[Text]

Taken by the cops

Around 1pm Coach informs us we have a ride to the airport. It will be at up at reception around 5. We lay around the pool for for the afternoon. Swimming, having lunch and packing bags were the only things on the agenda.

Around 515pm a white truck pulls up with some blue script on the left side of the vehicle. Unable to read the writting, I went to the right side, the drivers side, to find it said ‘police’. 5 men in blue fatigues jump out of the truck and start loading our bags into the bed. Coach White tells us we will be getting a police escort to the airport today.

There will be 4 trekkers from our group, and one British ladie, getting a ride. Unfortunately, they will need to put 2 people in the bed of the truck and only 3 of us in the cab. My father is one of those lucky bed-riders.

With 2 cops up front, 3 in the bed, 5 passengers and 8 bags, the truck was filled to the max. What a story this will be, I tell myself.

[/Text]
[Supplied entries]

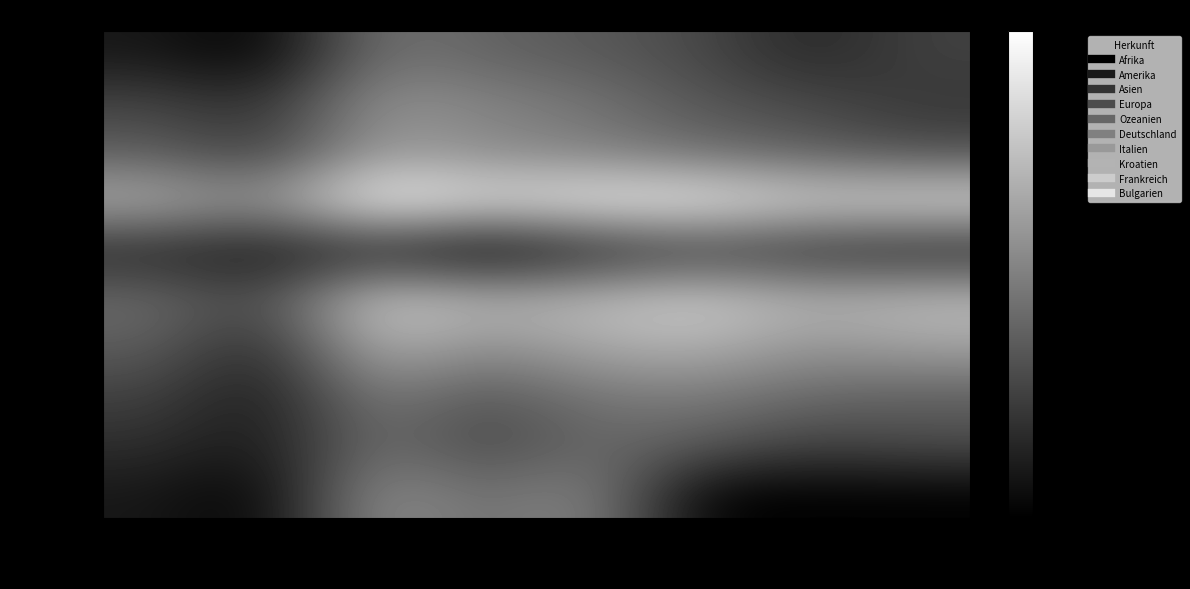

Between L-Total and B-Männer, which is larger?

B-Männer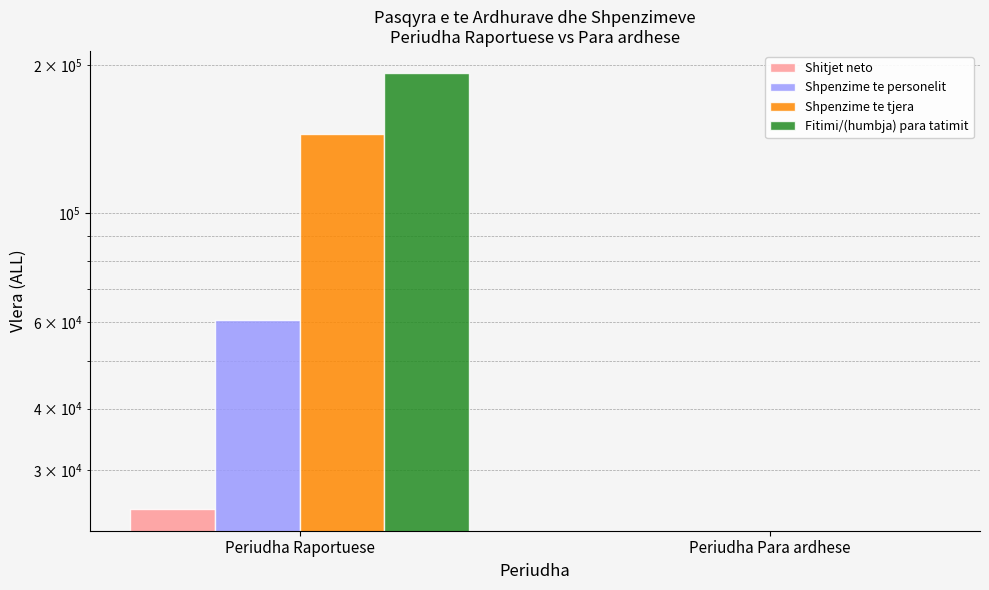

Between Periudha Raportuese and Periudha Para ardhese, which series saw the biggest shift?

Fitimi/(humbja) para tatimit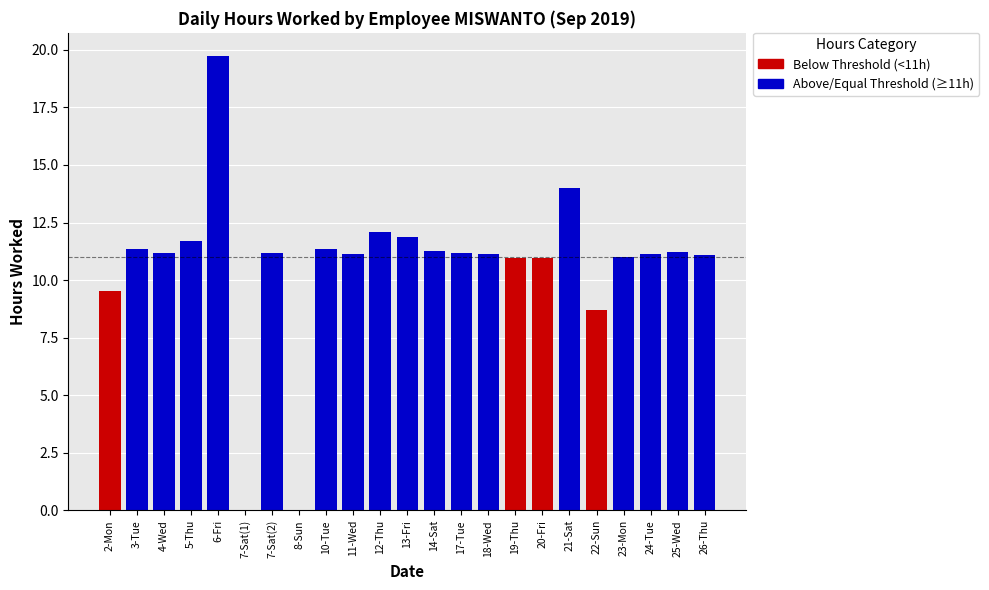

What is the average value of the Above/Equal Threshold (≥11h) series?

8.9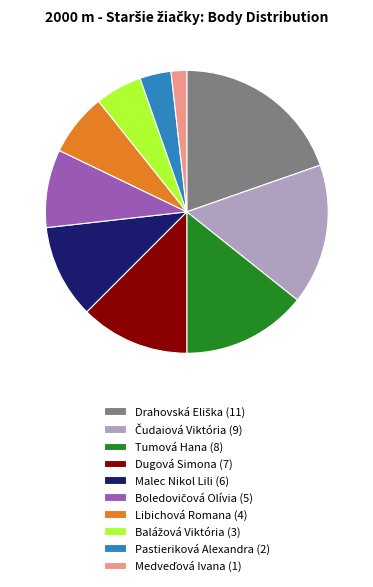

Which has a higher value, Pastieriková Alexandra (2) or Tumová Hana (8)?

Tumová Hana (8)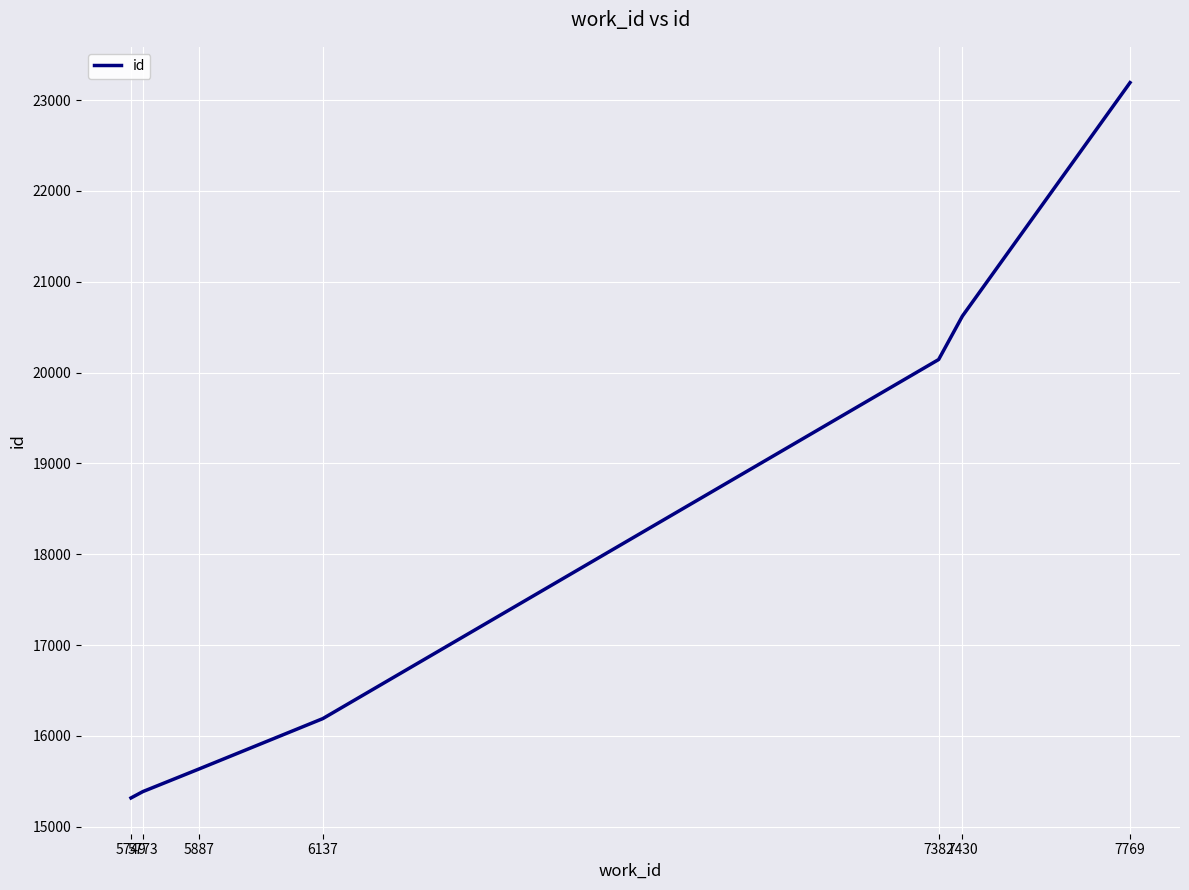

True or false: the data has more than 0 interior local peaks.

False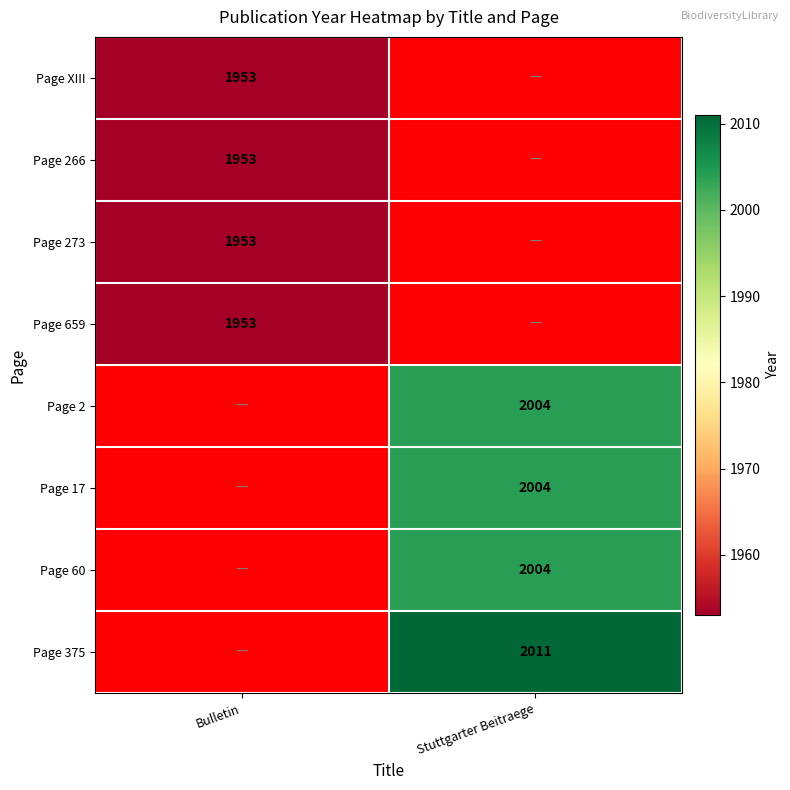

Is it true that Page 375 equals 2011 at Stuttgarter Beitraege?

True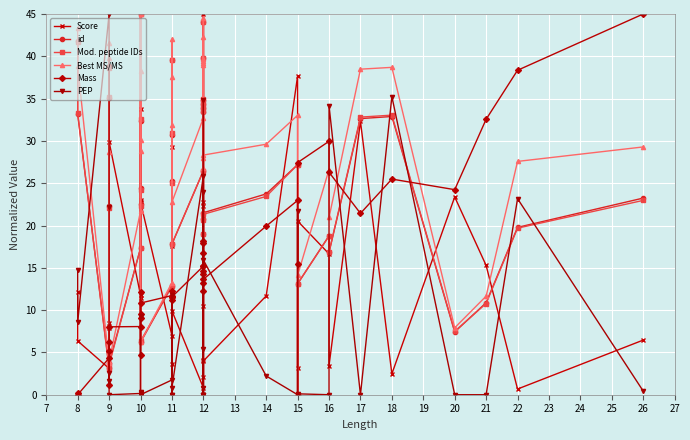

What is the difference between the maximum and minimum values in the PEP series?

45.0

[/Supplied entries]

* _What you have to do_: Please check the police-ride account: what did the writing on the driver's side of the truck say?

* _Response box_: It said "police."